* **TASK TO COMPLETE**:
The reply is to contain the full listing, repeated exactly, with pictures left out.

======== DATASET EXCERPT ========

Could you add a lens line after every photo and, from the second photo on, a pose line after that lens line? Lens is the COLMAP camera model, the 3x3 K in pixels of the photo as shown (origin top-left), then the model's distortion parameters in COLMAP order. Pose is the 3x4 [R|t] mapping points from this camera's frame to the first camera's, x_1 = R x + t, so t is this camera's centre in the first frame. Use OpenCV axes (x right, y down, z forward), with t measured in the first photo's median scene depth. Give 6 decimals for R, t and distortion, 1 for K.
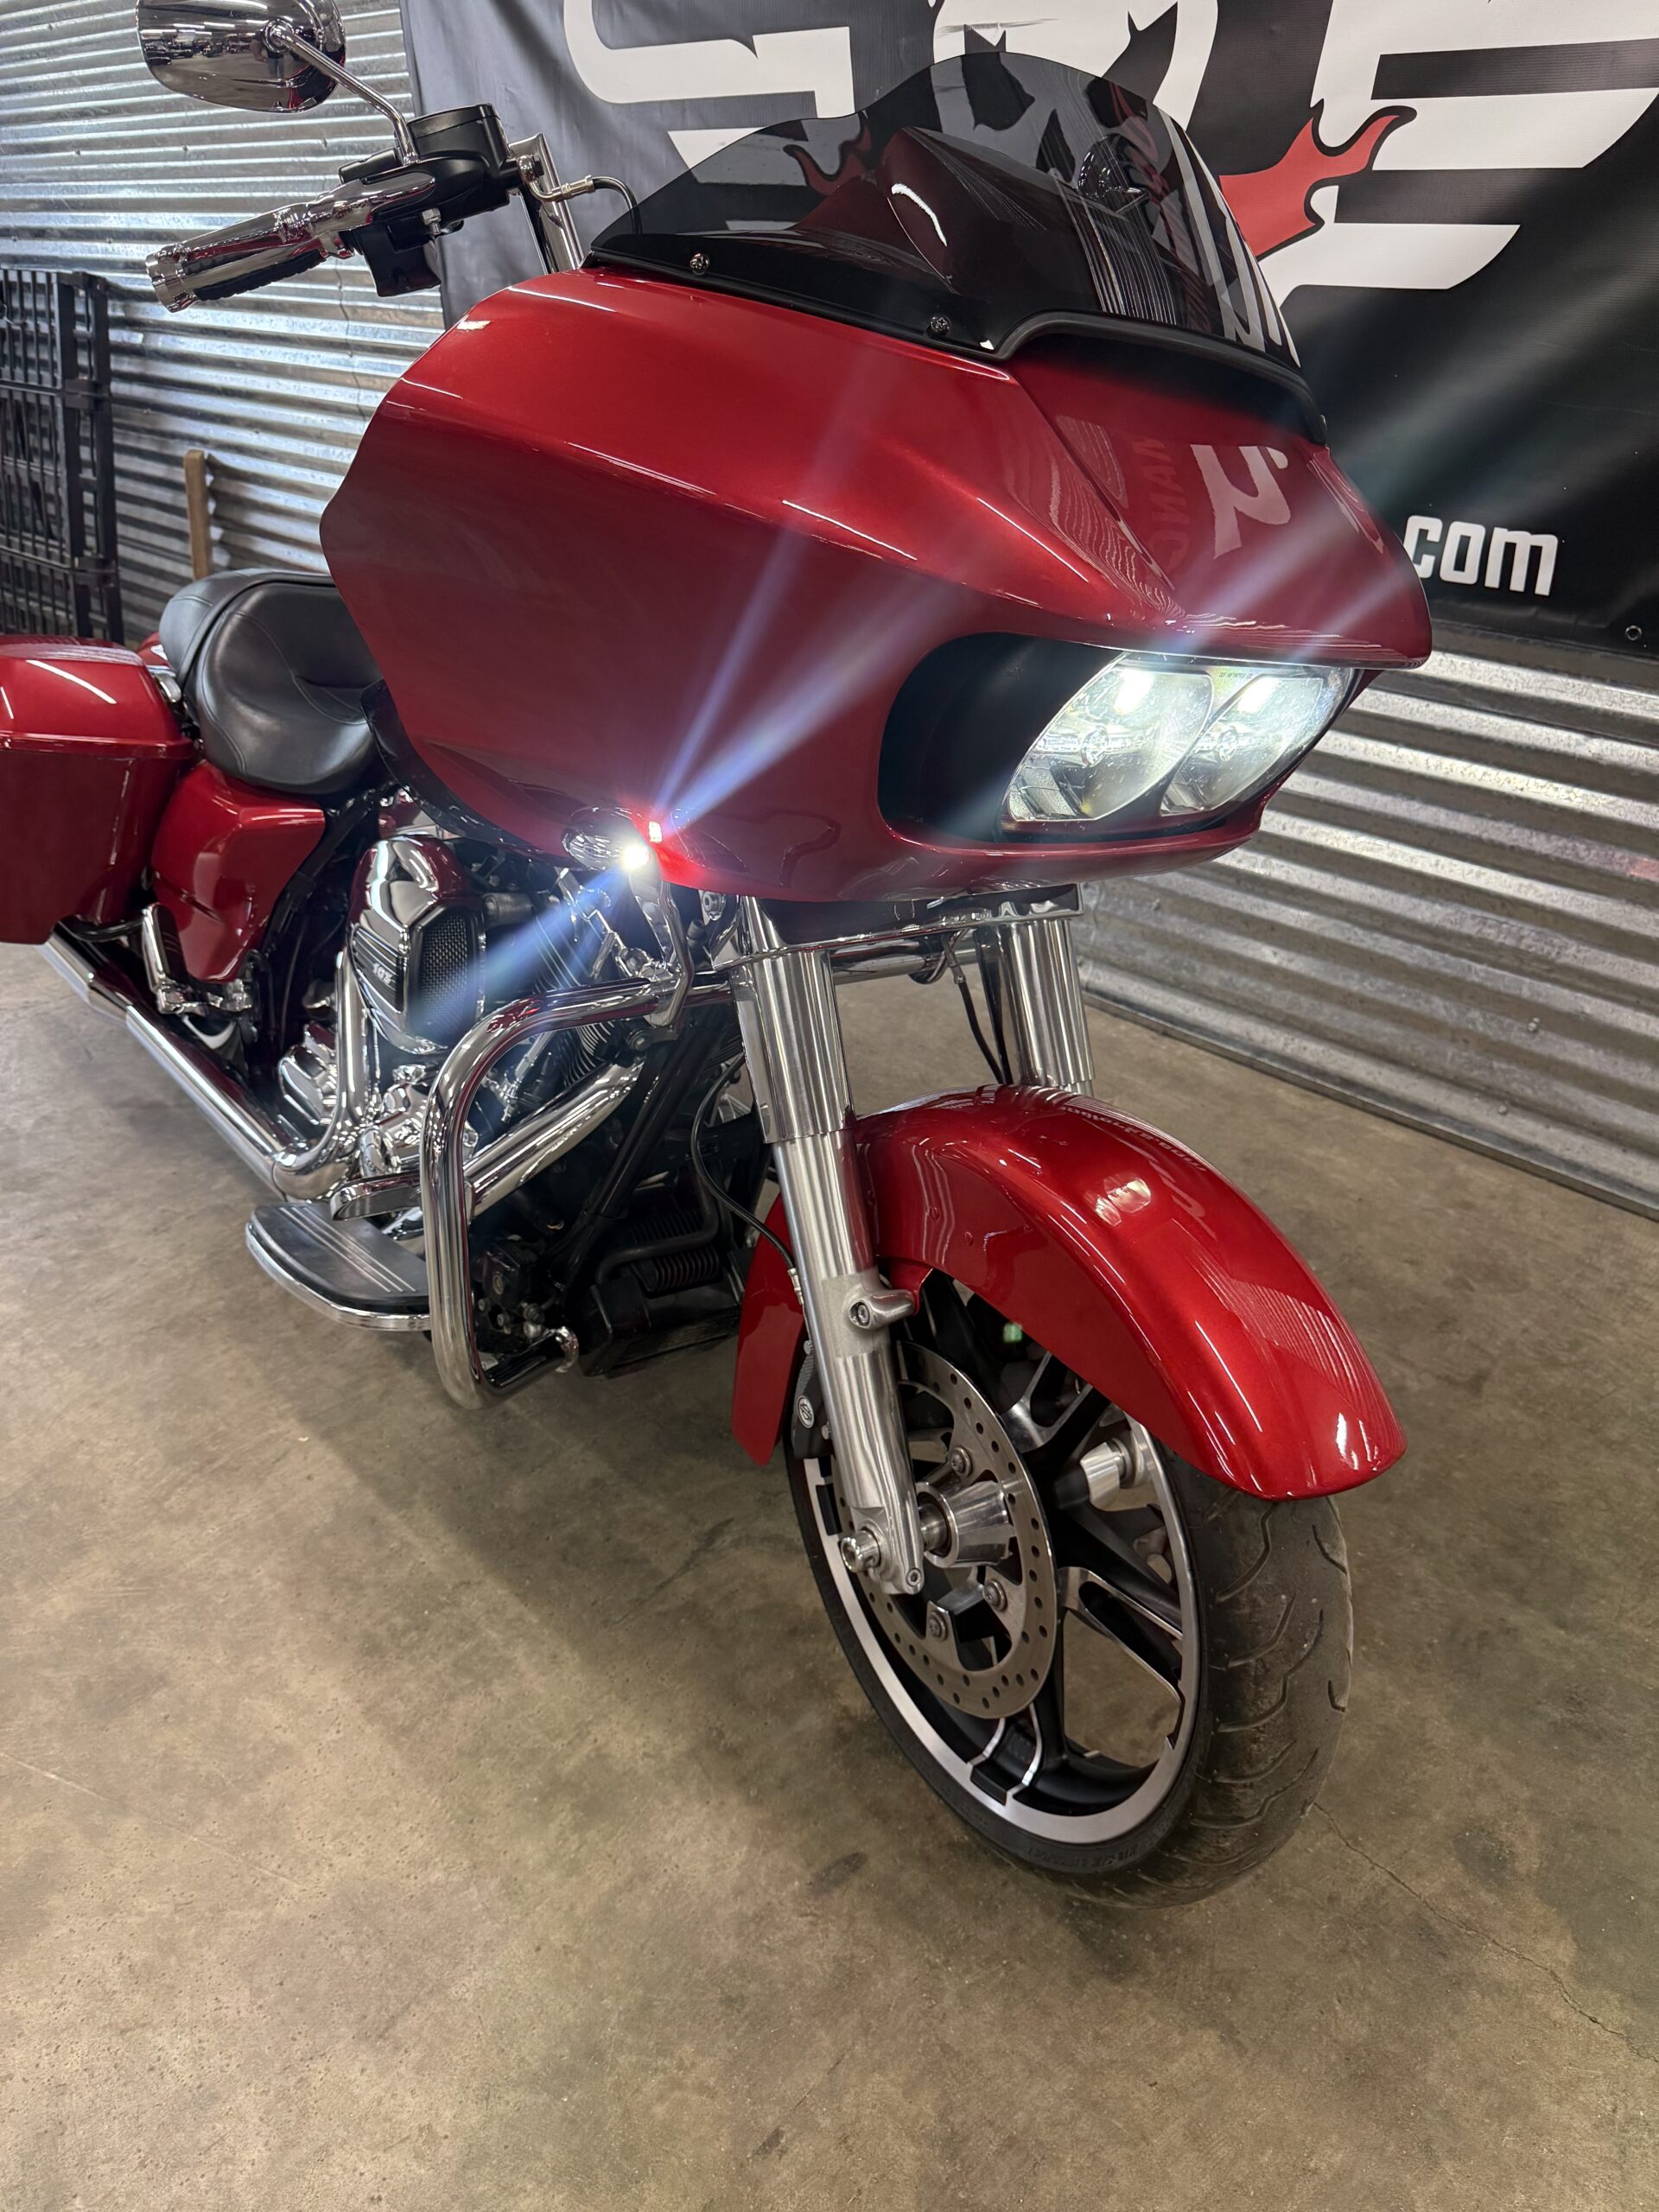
lens RADIAL K [[1556.8, 0, 833.3], [0, 1556.8, 1098.4], [0, 0, 1]] dist [-0.003975, -0.010498]
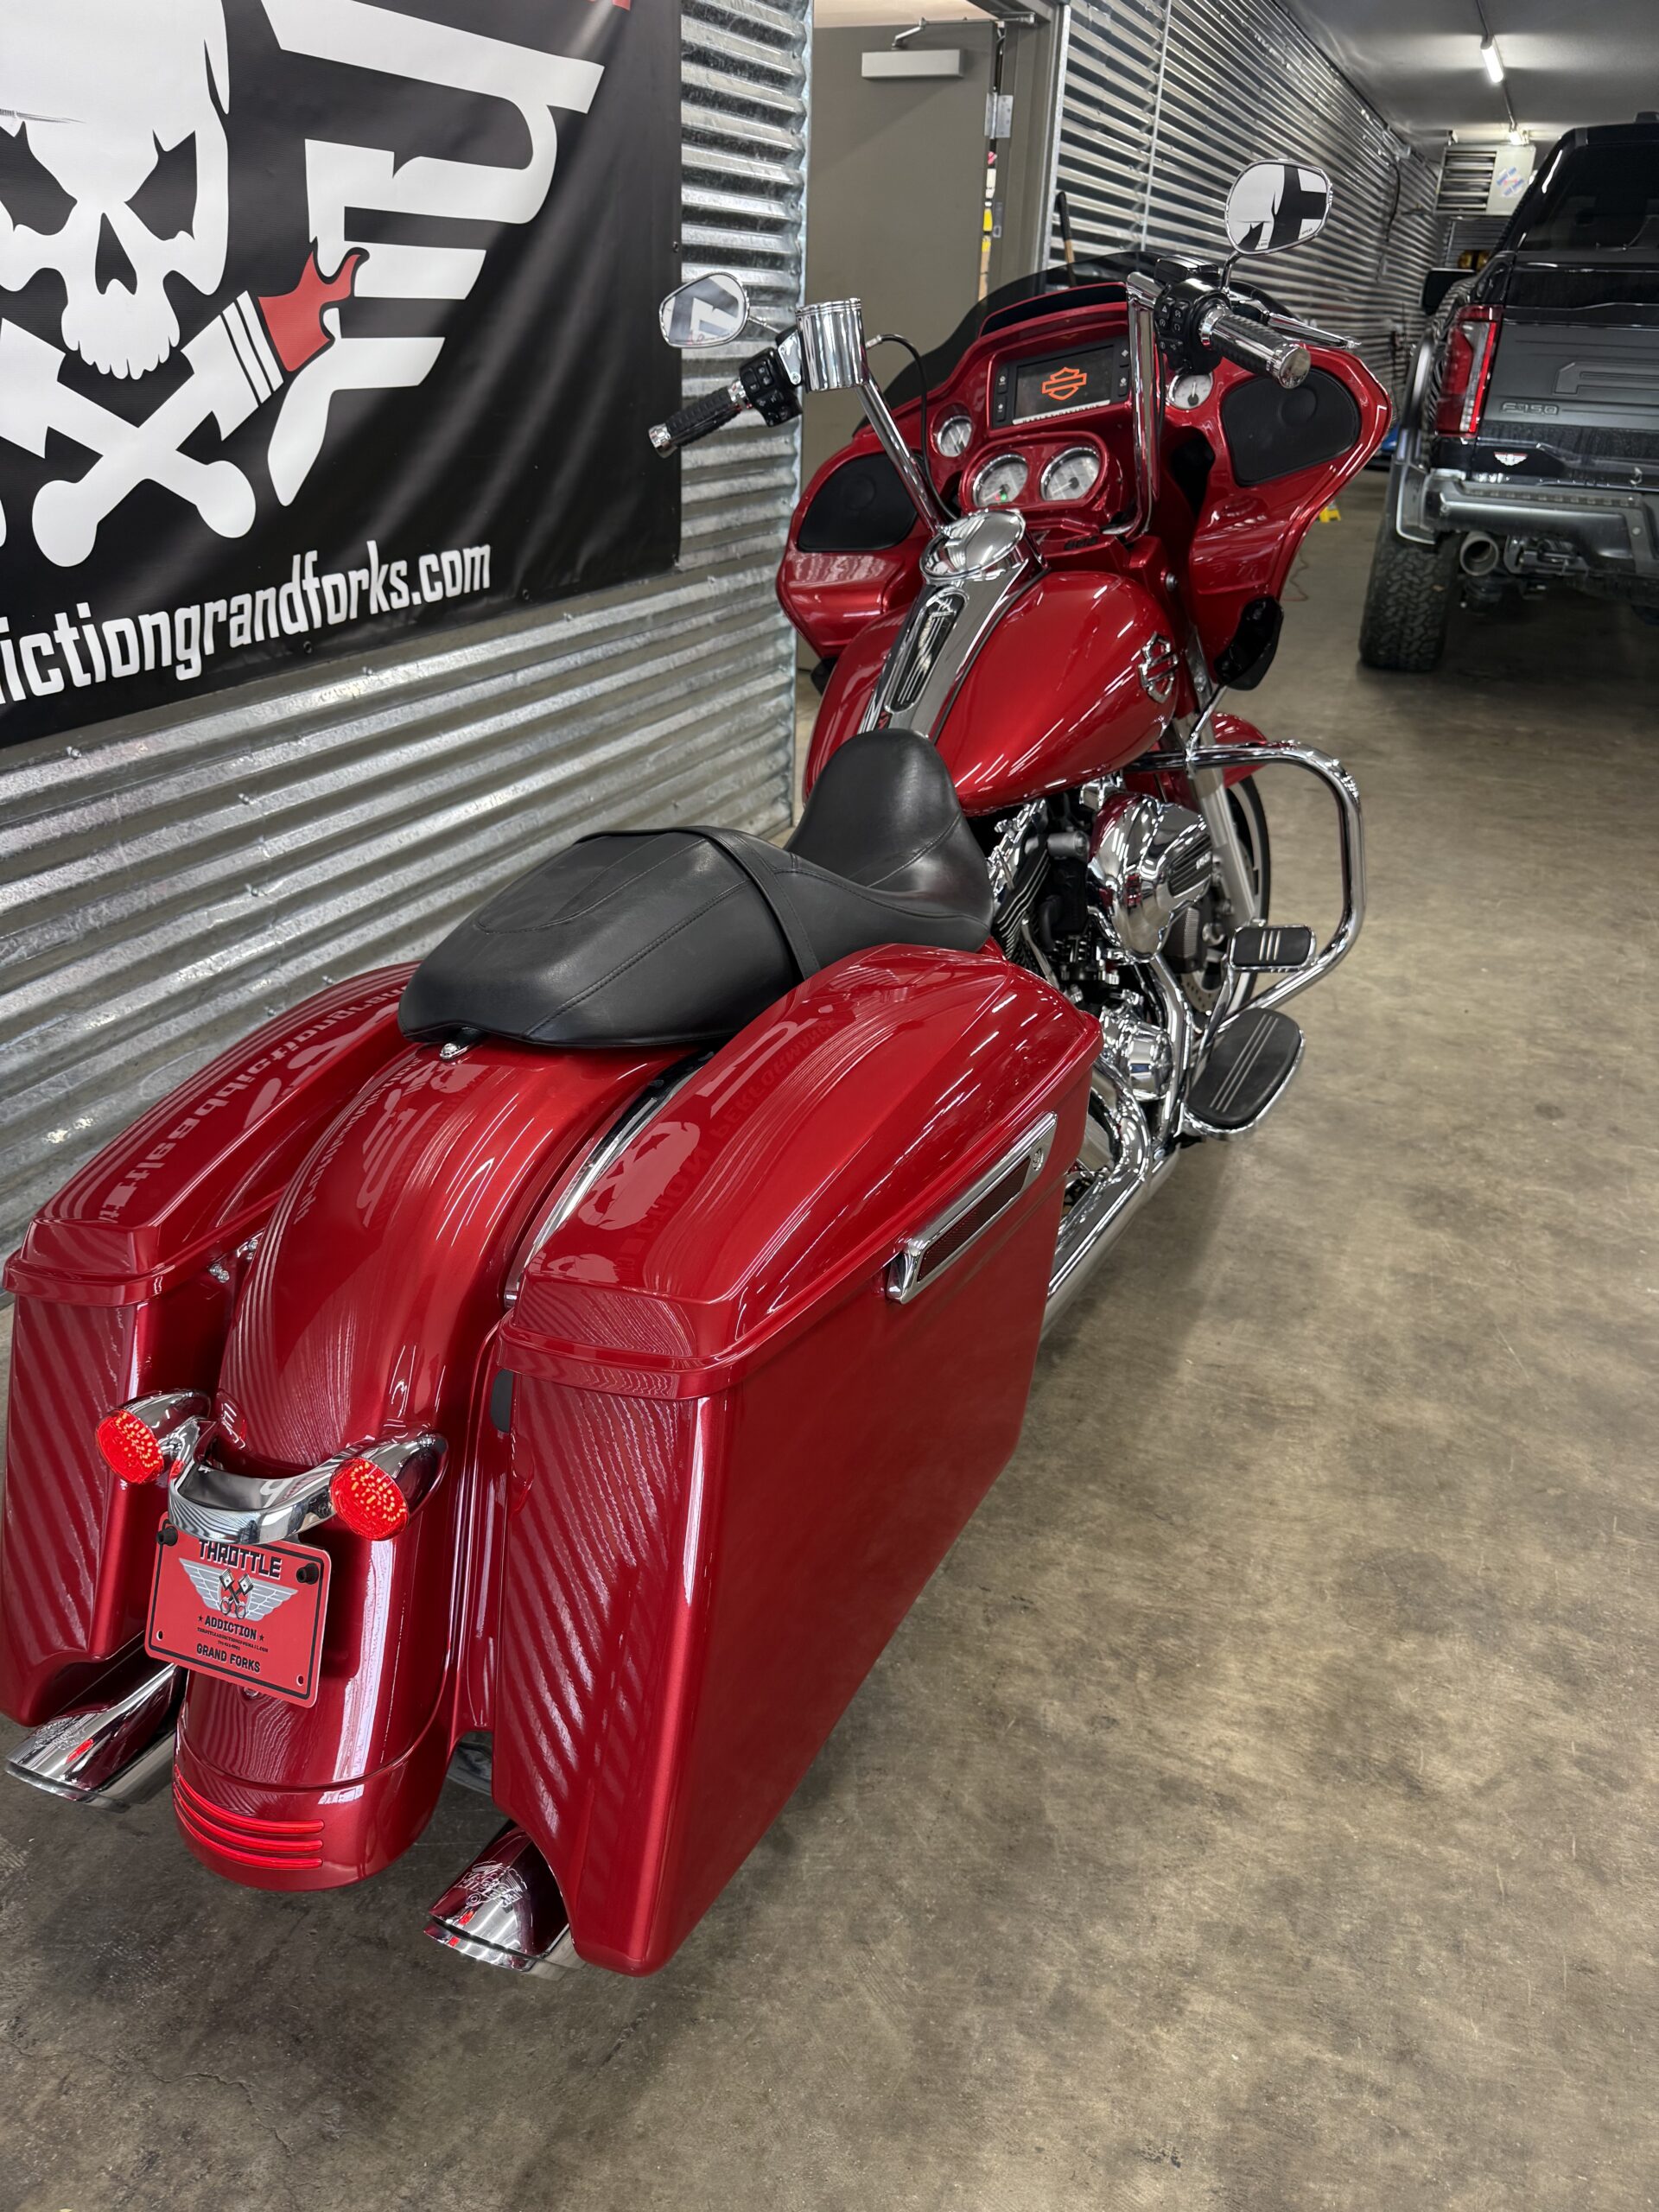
lens RADIAL K [[1556.8, 0, 836.2], [0, 1556.8, 1094.1], [0, 0, 1]] dist [-0.003975, -0.010498]
pose [[-0.352695, -0.414023, 0.839161, -1.095618], [0.460335, 0.703998, 0.540813, -0.645675], [-0.814677, 0.577037, -0.057708, 1.128910]]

========

* **TASK OUTPUT**:
Could you add a lens line after every photo and, from the second photo on, a pose line after that lens line? Lens is the COLMAP camera model, the 3x3 K in pixels of the photo as shown (origin top-left), then the model's distortion parameters in COLMAP order. Pose is the 3x4 [R|t] mapping points from this camera's frame to the first camera's, x_1 = R x + t, so t is this camera's centre in the first frame. Use OpenCV axes (x right, y down, z forward), with t measured in the first photo's median scene depth. Give 6 decimals for R, t and distortion, 1 for K.
lens RADIAL K [[1556.8, 0, 833.3], [0, 1556.8, 1098.4], [0, 0, 1]] dist [-0.003975, -0.010498]
lens RADIAL K [[1556.8, 0, 836.2], [0, 1556.8, 1094.1], [0, 0, 1]] dist [-0.003975, -0.010498]
pose [[-0.352695, -0.414023, 0.839161, -1.095618], [0.460335, 0.703998, 0.540813, -0.645675], [-0.814677, 0.577037, -0.057708, 1.128910]]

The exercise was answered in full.